___ DATA TO EXAMINE

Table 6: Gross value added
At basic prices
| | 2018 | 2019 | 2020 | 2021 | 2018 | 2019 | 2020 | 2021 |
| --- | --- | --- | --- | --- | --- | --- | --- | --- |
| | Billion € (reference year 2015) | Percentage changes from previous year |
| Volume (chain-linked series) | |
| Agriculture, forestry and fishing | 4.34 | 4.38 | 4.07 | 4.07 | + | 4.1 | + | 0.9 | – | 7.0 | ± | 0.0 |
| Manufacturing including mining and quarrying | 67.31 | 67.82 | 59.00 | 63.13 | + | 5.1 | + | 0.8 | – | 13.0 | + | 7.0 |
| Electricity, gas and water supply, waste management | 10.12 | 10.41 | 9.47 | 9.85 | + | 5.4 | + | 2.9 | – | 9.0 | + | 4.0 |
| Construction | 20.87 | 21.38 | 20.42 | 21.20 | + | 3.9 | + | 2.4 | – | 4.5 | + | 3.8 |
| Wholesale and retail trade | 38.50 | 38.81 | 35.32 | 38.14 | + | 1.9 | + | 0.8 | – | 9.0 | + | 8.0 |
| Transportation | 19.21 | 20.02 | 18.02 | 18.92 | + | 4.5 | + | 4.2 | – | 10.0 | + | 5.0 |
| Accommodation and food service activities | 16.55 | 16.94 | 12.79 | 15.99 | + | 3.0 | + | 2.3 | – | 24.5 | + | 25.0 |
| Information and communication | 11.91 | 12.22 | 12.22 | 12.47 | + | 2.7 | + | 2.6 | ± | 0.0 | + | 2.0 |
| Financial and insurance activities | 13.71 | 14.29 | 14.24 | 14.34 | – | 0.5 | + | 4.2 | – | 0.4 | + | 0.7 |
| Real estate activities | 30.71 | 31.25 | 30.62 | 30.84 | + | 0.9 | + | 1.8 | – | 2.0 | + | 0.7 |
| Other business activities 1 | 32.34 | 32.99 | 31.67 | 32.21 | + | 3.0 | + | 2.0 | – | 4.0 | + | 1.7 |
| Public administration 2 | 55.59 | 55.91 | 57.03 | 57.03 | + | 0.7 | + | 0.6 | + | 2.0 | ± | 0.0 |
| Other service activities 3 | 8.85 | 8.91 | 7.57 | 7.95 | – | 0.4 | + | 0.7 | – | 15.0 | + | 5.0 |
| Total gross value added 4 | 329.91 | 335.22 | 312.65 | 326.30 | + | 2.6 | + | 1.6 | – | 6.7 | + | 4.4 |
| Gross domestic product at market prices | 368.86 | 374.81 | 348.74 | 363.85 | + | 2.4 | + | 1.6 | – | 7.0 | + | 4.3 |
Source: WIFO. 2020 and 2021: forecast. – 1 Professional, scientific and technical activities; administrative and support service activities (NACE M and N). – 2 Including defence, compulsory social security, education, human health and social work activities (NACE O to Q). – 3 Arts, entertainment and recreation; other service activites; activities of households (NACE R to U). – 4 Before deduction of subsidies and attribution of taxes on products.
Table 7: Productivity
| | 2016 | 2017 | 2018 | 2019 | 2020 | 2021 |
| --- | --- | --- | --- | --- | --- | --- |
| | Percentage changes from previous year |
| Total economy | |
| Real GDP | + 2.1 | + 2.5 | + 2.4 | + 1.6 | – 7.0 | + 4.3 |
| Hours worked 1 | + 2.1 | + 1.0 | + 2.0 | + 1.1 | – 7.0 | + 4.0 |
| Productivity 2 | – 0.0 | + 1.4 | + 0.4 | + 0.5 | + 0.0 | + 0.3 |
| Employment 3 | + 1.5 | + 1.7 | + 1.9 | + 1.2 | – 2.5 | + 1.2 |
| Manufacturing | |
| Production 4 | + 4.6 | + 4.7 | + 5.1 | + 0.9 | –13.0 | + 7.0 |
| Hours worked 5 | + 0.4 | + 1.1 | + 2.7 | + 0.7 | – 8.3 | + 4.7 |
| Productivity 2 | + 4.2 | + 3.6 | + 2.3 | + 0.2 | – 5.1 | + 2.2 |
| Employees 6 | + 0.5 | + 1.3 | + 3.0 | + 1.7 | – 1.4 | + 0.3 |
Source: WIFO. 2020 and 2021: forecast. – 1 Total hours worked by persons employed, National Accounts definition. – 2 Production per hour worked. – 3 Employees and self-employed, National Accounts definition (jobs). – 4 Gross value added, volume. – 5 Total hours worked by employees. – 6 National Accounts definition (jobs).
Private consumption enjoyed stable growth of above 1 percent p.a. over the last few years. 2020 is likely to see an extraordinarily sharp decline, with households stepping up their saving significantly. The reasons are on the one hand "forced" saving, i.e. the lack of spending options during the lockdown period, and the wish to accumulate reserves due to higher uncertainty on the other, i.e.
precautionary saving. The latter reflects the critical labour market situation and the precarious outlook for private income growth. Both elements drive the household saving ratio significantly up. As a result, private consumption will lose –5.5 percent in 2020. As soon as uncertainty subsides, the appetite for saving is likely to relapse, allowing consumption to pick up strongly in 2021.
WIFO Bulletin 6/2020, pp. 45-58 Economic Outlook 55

______

= ABOUT THIS EXERCISE =
Set down the data above once more so that nothing differs from the original.

= RESPONSE =
Table 6: Gross value added
At basic prices
| | 2018 | 2019 | 2020 | 2021 | 2018 | 2019 | 2020 | 2021 |
| --- | --- | --- | --- | --- | --- | --- | --- | --- |
| | Billion € (reference year 2015) | Percentage changes from previous year |
| Volume (chain-linked series) | |
| Agriculture, forestry and fishing | 4.34 | 4.38 | 4.07 | 4.07 | + | 4.1 | + | 0.9 | – | 7.0 | ± | 0.0 |
| Manufacturing including mining and quarrying | 67.31 | 67.82 | 59.00 | 63.13 | + | 5.1 | + | 0.8 | – | 13.0 | + | 7.0 |
| Electricity, gas and water supply, waste management | 10.12 | 10.41 | 9.47 | 9.85 | + | 5.4 | + | 2.9 | – | 9.0 | + | 4.0 |
| Construction | 20.87 | 21.38 | 20.42 | 21.20 | + | 3.9 | + | 2.4 | – | 4.5 | + | 3.8 |
| Wholesale and retail trade | 38.50 | 38.81 | 35.32 | 38.14 | + | 1.9 | + | 0.8 | – | 9.0 | + | 8.0 |
| Transportation | 19.21 | 20.02 | 18.02 | 18.92 | + | 4.5 | + | 4.2 | – | 10.0 | + | 5.0 |
| Accommodation and food service activities | 16.55 | 16.94 | 12.79 | 15.99 | + | 3.0 | + | 2.3 | – | 24.5 | + | 25.0 |
| Information and communication | 11.91 | 12.22 | 12.22 | 12.47 | + | 2.7 | + | 2.6 | ± | 0.0 | + | 2.0 |
| Financial and insurance activities | 13.71 | 14.29 | 14.24 | 14.34 | – | 0.5 | + | 4.2 | – | 0.4 | + | 0.7 |
| Real estate activities | 30.71 | 31.25 | 30.62 | 30.84 | + | 0.9 | + | 1.8 | – | 2.0 | + | 0.7 |
| Other business activities 1 | 32.34 | 32.99 | 31.67 | 32.21 | + | 3.0 | + | 2.0 | – | 4.0 | + | 1.7 |
| Public administration 2 | 55.59 | 55.91 | 57.03 | 57.03 | + | 0.7 | + | 0.6 | + | 2.0 | ± | 0.0 |
| Other service activities 3 | 8.85 | 8.91 | 7.57 | 7.95 | – | 0.4 | + | 0.7 | – | 15.0 | + | 5.0 |
| Total gross value added 4 | 329.91 | 335.22 | 312.65 | 326.30 | + | 2.6 | + | 1.6 | – | 6.7 | + | 4.4 |
| Gross domestic product at market prices | 368.86 | 374.81 | 348.74 | 363.85 | + | 2.4 | + | 1.6 | – | 7.0 | + | 4.3 |
Source: WIFO. 2020 and 2021: forecast. – 1 Professional, scientific and technical activities; administrative and support service activities (NACE M and N). – 2 Including defence, compulsory social security, education, human health and social work activities (NACE O to Q). – 3 Arts, entertainment and recreation; other service activites; activities of households (NACE R to U). – 4 Before deduction of subsidies and attribution of taxes on products.
Table 7: Productivity
| | 2016 | 2017 | 2018 | 2019 | 2020 | 2021 |
| --- | --- | --- | --- | --- | --- | --- |
| | Percentage changes from previous year |
| Total economy | |
| Real GDP | + 2.1 | + 2.5 | + 2.4 | + 1.6 | – 7.0 | + 4.3 |
| Hours worked 1 | + 2.1 | + 1.0 | + 2.0 | + 1.1 | – 7.0 | + 4.0 |
| Productivity 2 | – 0.0 | + 1.4 | + 0.4 | + 0.5 | + 0.0 | + 0.3 |
| Employment 3 | + 1.5 | + 1.7 | + 1.9 | + 1.2 | – 2.5 | + 1.2 |
| Manufacturing | |
| Production 4 | + 4.6 | + 4.7 | + 5.1 | + 0.9 | –13.0 | + 7.0 |
| Hours worked 5 | + 0.4 | + 1.1 | + 2.7 | + 0.7 | – 8.3 | + 4.7 |
| Productivity 2 | + 4.2 | + 3.6 | + 2.3 | + 0.2 | – 5.1 | + 2.2 |
| Employees 6 | + 0.5 | + 1.3 | + 3.0 | + 1.7 | – 1.4 | + 0.3 |
Source: WIFO. 2020 and 2021: forecast. – 1 Total hours worked by persons employed, National Accounts definition. – 2 Production per hour worked. – 3 Employees and self-employed, National Accounts definition (jobs). – 4 Gross value added, volume. – 5 Total hours worked by employees. – 6 National Accounts definition (jobs).
Private consumption enjoyed stable growth of above 1 percent p.a. over the last few years. 2020 is likely to see an extraordinarily sharp decline, with households stepping up their saving significantly. The reasons are on the one hand "forced" saving, i.e. the lack of spending options during the lockdown period, and the wish to accumulate reserves due to higher uncertainty on the other, i.e.
precautionary saving. The latter reflects the critical labour market situation and the precarious outlook for private income growth. Both elements drive the household saving ratio significantly up. As a result, private consumption will lose –5.5 percent in 2020. As soon as uncertainty subsides, the appetite for saving is likely to relapse, allowing consumption to pick up strongly in 2021.
WIFO Bulletin 6/2020, pp. 45-58 Economic Outlook 55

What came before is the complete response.